## TASK GOAL
Copy verbatim the lines of the items below, from the line containing "Prévisionnel 24 heures" through the end of the items.

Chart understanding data
------------------------

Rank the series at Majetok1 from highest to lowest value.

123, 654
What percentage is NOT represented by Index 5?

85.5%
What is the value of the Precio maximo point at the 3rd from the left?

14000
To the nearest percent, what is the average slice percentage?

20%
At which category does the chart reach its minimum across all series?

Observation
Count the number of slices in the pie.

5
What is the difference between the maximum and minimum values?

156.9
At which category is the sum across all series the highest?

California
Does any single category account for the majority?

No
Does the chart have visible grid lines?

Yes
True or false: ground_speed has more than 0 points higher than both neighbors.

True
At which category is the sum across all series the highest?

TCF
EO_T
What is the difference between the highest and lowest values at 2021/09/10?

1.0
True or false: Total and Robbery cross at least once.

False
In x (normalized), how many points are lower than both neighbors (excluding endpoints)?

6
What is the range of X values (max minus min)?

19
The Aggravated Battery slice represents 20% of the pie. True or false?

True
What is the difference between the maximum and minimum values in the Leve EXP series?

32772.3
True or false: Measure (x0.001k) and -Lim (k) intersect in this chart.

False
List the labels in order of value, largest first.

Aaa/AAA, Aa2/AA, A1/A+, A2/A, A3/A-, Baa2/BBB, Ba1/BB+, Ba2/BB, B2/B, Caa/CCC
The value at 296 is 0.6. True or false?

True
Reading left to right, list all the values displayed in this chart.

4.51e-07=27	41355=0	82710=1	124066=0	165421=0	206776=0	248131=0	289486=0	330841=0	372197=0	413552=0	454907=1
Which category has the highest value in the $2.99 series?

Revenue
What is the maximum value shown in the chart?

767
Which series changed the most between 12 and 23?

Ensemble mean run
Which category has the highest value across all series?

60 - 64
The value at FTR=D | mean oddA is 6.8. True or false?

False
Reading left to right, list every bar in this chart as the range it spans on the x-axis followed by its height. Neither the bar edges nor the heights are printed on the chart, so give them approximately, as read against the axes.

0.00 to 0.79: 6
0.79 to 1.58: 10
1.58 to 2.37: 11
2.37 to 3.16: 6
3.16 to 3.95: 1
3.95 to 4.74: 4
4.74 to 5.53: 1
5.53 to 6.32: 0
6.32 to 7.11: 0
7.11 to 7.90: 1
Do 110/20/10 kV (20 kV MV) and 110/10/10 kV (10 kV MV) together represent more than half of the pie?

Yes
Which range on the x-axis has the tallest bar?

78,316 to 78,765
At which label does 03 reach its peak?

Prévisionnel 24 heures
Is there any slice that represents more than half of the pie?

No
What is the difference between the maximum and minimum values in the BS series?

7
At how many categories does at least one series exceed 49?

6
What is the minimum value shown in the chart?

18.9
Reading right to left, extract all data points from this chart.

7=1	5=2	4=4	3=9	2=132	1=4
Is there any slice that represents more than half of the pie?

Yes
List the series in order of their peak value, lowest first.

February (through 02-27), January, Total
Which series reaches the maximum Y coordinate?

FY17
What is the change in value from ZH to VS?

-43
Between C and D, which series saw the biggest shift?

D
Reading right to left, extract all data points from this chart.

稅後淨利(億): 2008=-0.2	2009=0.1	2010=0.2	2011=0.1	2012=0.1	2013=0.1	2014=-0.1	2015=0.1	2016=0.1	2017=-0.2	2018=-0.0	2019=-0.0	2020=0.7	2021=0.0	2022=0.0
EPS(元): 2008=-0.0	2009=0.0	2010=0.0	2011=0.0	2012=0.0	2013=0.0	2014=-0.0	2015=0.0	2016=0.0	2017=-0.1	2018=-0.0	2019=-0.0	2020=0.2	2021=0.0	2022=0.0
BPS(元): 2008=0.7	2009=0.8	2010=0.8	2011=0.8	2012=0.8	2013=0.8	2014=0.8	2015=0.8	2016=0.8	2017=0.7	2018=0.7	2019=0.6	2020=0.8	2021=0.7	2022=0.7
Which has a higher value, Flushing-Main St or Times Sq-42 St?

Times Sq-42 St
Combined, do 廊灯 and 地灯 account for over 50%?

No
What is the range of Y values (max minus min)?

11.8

------------------------

## RESPONSE BOX
Prévisionnel 24 heures
Is there any slice that represents more than half of the pie?

No
What is the difference between the maximum and minimum values in the BS series?

7
At how many categories does at least one series exceed 49?

6
What is the minimum value shown in the chart?

18.9
Reading right to left, extract all data points from this chart.

7=1	5=2	4=4	3=9	2=132	1=4
Is there any slice that represents more than half of the pie?

Yes
List the series in order of their peak value, lowest first.

February (through 02-27), January, Total
Which series reaches the maximum Y coordinate?

FY17
What is the change in value from ZH to VS?

-43
Between C and D, which series saw the biggest shift?

D
Reading right to left, extract all data points from this chart.

稅後淨利(億): 2008=-0.2	2009=0.1	2010=0.2	2011=0.1	2012=0.1	2013=0.1	2014=-0.1	2015=0.1	2016=0.1	2017=-0.2	2018=-0.0	2019=-0.0	2020=0.7	2021=0.0	2022=0.0
EPS(元): 2008=-0.0	2009=0.0	2010=0.0	2011=0.0	2012=0.0	2013=0.0	2014=-0.0	2015=0.0	2016=0.0	2017=-0.1	2018=-0.0	2019=-0.0	2020=0.2	2021=0.0	2022=0.0
BPS(元): 2008=0.7	2009=0.8	2010=0.8	2011=0.8	2012=0.8	2013=0.8	2014=0.8	2015=0.8	2016=0.8	2017=0.7	2018=0.7	2019=0.6	2020=0.8	2021=0.7	2022=0.7
Which has a higher value, Flushing-Main St or Times Sq-42 St?

Times Sq-42 St
Combined, do 廊灯 and 地灯 account for over 50%?

No
What is the range of Y values (max minus min)?

11.8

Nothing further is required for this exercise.